**Your goal:** Could you restate all of the entries, word for word?

== Segment start ==

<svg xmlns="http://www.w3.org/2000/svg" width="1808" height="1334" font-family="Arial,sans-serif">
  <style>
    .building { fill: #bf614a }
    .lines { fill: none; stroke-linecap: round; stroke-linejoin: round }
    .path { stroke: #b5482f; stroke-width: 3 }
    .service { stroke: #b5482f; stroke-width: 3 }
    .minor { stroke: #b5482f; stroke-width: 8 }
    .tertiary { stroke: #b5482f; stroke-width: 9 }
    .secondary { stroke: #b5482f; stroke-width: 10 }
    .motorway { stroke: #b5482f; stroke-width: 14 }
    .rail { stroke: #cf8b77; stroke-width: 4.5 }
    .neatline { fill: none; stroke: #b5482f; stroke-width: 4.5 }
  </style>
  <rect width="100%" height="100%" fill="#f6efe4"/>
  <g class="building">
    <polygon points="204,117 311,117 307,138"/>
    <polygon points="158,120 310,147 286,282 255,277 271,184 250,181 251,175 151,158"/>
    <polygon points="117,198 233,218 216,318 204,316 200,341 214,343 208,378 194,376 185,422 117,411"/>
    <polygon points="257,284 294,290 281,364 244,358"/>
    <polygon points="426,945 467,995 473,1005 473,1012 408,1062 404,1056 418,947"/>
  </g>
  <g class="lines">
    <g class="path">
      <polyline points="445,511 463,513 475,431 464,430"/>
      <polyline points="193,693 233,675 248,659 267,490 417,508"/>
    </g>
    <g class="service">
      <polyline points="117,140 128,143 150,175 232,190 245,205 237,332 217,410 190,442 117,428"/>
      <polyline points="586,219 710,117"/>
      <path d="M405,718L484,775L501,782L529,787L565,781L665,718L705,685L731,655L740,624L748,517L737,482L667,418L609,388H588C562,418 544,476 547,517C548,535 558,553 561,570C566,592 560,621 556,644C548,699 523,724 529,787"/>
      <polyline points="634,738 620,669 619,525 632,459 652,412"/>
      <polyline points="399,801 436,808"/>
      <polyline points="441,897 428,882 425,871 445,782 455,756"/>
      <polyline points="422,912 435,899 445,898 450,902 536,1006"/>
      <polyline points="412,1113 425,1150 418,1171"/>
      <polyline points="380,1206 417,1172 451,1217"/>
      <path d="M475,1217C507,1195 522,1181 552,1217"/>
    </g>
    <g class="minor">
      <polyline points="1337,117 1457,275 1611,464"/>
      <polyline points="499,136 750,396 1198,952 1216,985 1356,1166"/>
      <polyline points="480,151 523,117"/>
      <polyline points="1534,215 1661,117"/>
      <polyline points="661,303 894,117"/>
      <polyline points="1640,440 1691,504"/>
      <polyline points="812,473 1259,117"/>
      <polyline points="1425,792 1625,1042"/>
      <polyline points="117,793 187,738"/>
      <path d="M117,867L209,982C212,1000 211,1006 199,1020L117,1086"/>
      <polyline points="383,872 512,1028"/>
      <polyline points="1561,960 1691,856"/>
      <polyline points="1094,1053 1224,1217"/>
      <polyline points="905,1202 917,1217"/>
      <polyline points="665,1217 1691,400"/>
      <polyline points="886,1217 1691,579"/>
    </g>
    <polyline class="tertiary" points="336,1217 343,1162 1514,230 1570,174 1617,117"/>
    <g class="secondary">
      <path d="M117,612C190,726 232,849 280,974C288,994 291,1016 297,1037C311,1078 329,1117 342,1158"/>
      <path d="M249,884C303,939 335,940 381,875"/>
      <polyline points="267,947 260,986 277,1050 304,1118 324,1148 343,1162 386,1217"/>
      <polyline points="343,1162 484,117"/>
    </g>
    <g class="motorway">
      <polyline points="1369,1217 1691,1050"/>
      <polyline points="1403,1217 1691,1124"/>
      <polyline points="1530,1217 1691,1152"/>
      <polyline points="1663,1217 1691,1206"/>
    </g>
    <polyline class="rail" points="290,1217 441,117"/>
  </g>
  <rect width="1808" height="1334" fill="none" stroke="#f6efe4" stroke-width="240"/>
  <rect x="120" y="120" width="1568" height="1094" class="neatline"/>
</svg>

== Segment end ==

**Task result:**
<svg xmlns="http://www.w3.org/2000/svg" width="1808" height="1334" font-family="Arial,sans-serif">
  <style>
    .building { fill: #bf614a }
    .lines { fill: none; stroke-linecap: round; stroke-linejoin: round }
    .path { stroke: #b5482f; stroke-width: 3 }
    .service { stroke: #b5482f; stroke-width: 3 }
    .minor { stroke: #b5482f; stroke-width: 8 }
    .tertiary { stroke: #b5482f; stroke-width: 9 }
    .secondary { stroke: #b5482f; stroke-width: 10 }
    .motorway { stroke: #b5482f; stroke-width: 14 }
    .rail { stroke: #cf8b77; stroke-width: 4.5 }
    .neatline { fill: none; stroke: #b5482f; stroke-width: 4.5 }
  </style>
  <rect width="100%" height="100%" fill="#f6efe4"/>
  <g class="building">
    <polygon points="204,117 311,117 307,138"/>
    <polygon points="158,120 310,147 286,282 255,277 271,184 250,181 251,175 151,158"/>
    <polygon points="117,198 233,218 216,318 204,316 200,341 214,343 208,378 194,376 185,422 117,411"/>
    <polygon points="257,284 294,290 281,364 244,358"/>
    <polygon points="426,945 467,995 473,1005 473,1012 408,1062 404,1056 418,947"/>
  </g>
  <g class="lines">
    <g class="path">
      <polyline points="445,511 463,513 475,431 464,430"/>
      <polyline points="193,693 233,675 248,659 267,490 417,508"/>
    </g>
    <g class="service">
      <polyline points="117,140 128,143 150,175 232,190 245,205 237,332 217,410 190,442 117,428"/>
      <polyline points="586,219 710,117"/>
      <path d="M405,718L484,775L501,782L529,787L565,781L665,718L705,685L731,655L740,624L748,517L737,482L667,418L609,388H588C562,418 544,476 547,517C548,535 558,553 561,570C566,592 560,621 556,644C548,699 523,724 529,787"/>
      <polyline points="634,738 620,669 619,525 632,459 652,412"/>
      <polyline points="399,801 436,808"/>
      <polyline points="441,897 428,882 425,871 445,782 455,756"/>
      <polyline points="422,912 435,899 445,898 450,902 536,1006"/>
      <polyline points="412,1113 425,1150 418,1171"/>
      <polyline points="380,1206 417,1172 451,1217"/>
      <path d="M475,1217C507,1195 522,1181 552,1217"/>
    </g>
    <g class="minor">
      <polyline points="1337,117 1457,275 1611,464"/>
      <polyline points="499,136 750,396 1198,952 1216,985 1356,1166"/>
      <polyline points="480,151 523,117"/>
      <polyline points="1534,215 1661,117"/>
      <polyline points="661,303 894,117"/>
      <polyline points="1640,440 1691,504"/>
      <polyline points="812,473 1259,117"/>
      <polyline points="1425,792 1625,1042"/>
      <polyline points="117,793 187,738"/>
      <path d="M117,867L209,982C212,1000 211,1006 199,1020L117,1086"/>
      <polyline points="383,872 512,1028"/>
      <polyline points="1561,960 1691,856"/>
      <polyline points="1094,1053 1224,1217"/>
      <polyline points="905,1202 917,1217"/>
      <polyline points="665,1217 1691,400"/>
      <polyline points="886,1217 1691,579"/>
    </g>
    <polyline class="tertiary" points="336,1217 343,1162 1514,230 1570,174 1617,117"/>
    <g class="secondary">
      <path d="M117,612C190,726 232,849 280,974C288,994 291,1016 297,1037C311,1078 329,1117 342,1158"/>
      <path d="M249,884C303,939 335,940 381,875"/>
      <polyline points="267,947 260,986 277,1050 304,1118 324,1148 343,1162 386,1217"/>
      <polyline points="343,1162 484,117"/>
    </g>
    <g class="motorway">
      <polyline points="1369,1217 1691,1050"/>
      <polyline points="1403,1217 1691,1124"/>
      <polyline points="1530,1217 1691,1152"/>
      <polyline points="1663,1217 1691,1206"/>
    </g>
    <polyline class="rail" points="290,1217 441,117"/>
  </g>
  <rect width="1808" height="1334" fill="none" stroke="#f6efe4" stroke-width="240"/>
  <rect x="120" y="120" width="1568" height="1094" class="neatline"/>
</svg>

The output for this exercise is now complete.